Task to complete. Output only the lines of the entries that follow, starting at the one with "right eye: (177, 70)" and running down to the one with "right elbow: (76, 81)", both included and unchanged.
Records supplied: Begin
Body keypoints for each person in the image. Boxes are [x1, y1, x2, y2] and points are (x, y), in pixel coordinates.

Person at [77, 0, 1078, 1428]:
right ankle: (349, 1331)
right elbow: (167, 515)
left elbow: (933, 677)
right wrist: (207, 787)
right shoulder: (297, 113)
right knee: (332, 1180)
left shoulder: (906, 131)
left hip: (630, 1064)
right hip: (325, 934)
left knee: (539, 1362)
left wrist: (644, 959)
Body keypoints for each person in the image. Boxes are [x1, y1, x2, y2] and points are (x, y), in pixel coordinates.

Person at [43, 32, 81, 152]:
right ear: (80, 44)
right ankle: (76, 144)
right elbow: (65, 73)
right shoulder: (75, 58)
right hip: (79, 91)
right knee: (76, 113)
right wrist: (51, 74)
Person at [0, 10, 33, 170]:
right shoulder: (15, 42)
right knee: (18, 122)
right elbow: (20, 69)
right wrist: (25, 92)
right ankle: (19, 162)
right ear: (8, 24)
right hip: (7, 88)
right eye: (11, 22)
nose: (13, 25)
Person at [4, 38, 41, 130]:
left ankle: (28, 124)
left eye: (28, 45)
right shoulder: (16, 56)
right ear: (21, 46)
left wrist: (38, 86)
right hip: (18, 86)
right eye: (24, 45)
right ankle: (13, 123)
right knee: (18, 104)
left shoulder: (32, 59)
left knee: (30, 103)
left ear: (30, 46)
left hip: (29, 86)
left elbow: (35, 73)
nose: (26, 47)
Records supplied: End
Records supplied: Begin
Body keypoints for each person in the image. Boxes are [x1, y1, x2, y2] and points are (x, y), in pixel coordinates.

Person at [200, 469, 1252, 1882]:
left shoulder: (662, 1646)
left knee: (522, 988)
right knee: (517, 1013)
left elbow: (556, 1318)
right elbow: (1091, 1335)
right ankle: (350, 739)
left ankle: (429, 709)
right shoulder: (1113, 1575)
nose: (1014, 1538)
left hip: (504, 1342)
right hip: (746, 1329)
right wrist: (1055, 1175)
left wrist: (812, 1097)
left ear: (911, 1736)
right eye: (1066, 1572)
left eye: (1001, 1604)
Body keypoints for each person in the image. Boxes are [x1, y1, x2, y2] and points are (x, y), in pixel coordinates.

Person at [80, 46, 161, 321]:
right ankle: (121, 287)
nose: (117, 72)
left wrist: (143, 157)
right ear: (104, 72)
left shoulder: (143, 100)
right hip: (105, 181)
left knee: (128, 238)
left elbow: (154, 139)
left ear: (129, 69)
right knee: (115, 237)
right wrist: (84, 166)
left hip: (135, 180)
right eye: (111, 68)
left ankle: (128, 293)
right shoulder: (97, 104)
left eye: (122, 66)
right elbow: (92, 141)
Records supplied: End
Records supplied: Begin
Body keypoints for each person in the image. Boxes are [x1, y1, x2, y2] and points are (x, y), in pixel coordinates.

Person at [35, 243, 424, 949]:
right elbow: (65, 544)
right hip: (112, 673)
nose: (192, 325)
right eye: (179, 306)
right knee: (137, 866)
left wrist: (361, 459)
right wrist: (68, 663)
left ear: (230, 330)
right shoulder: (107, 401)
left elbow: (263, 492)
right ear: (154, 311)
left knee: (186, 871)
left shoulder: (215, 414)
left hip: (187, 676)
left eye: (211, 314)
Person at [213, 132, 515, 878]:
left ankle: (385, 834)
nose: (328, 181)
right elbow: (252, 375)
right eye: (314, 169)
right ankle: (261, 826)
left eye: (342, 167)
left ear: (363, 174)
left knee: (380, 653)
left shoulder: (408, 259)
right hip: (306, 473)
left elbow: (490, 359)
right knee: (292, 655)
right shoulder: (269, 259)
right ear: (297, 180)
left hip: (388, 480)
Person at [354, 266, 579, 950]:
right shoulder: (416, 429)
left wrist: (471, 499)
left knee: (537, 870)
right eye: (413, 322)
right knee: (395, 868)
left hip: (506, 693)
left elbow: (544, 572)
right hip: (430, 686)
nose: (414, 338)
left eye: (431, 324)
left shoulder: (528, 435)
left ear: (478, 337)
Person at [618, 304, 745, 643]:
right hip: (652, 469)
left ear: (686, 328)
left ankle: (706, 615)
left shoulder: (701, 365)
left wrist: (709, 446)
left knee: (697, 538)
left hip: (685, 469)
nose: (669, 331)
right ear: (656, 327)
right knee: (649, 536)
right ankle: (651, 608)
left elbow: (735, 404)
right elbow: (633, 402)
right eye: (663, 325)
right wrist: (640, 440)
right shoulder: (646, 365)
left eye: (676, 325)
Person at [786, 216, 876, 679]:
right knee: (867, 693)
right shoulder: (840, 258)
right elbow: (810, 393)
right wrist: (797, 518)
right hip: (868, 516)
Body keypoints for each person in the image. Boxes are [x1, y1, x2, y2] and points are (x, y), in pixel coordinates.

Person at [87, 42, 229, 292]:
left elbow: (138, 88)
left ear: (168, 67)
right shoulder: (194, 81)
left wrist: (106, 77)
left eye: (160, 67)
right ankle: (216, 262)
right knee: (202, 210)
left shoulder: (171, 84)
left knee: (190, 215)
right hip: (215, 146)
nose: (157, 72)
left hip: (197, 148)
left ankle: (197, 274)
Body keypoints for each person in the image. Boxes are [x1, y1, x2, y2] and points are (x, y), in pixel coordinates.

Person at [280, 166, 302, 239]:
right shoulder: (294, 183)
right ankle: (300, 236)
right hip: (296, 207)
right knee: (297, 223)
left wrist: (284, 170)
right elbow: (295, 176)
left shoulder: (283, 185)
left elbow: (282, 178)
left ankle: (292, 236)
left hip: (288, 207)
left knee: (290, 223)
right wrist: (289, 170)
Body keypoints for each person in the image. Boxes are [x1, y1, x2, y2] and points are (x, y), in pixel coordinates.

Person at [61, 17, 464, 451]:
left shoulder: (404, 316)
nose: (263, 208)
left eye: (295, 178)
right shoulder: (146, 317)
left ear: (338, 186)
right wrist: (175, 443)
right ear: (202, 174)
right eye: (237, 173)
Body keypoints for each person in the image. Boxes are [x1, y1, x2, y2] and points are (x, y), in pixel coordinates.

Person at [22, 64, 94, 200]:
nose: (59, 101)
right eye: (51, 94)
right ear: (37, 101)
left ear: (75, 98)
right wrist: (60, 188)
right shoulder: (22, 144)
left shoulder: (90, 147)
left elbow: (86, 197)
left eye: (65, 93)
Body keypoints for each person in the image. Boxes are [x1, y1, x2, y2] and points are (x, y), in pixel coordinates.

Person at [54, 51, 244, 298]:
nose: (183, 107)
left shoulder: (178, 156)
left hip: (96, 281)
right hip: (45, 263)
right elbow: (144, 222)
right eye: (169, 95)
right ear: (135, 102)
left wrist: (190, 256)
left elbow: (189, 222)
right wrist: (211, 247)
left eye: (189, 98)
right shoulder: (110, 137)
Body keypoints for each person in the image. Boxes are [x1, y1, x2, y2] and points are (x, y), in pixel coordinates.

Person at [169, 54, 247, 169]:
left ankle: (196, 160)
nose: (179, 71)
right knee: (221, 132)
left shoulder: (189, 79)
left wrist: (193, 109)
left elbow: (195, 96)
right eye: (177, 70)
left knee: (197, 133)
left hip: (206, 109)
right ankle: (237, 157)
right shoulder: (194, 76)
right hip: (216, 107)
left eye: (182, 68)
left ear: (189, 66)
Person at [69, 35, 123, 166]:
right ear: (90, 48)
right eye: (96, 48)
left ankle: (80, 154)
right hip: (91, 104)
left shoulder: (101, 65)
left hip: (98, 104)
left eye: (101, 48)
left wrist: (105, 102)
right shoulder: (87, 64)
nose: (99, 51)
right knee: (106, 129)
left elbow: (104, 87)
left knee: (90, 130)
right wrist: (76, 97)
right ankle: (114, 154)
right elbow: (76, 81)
Records supplied: End
Answer.
right eye: (177, 70)
left knee: (197, 133)
left hip: (206, 109)
right ankle: (237, 157)
right shoulder: (194, 76)
right hip: (216, 107)
left eye: (182, 68)
left ear: (189, 66)
Person at [69, 35, 123, 166]:
right ear: (90, 48)
right eye: (96, 48)
left ankle: (80, 154)
right hip: (91, 104)
left shoulder: (101, 65)
left hip: (98, 104)
left eye: (101, 48)
left wrist: (105, 102)
right shoulder: (87, 64)
nose: (99, 51)
right knee: (106, 129)
left elbow: (104, 87)
left knee: (90, 130)
right wrist: (76, 97)
right ankle: (114, 154)
right elbow: (76, 81)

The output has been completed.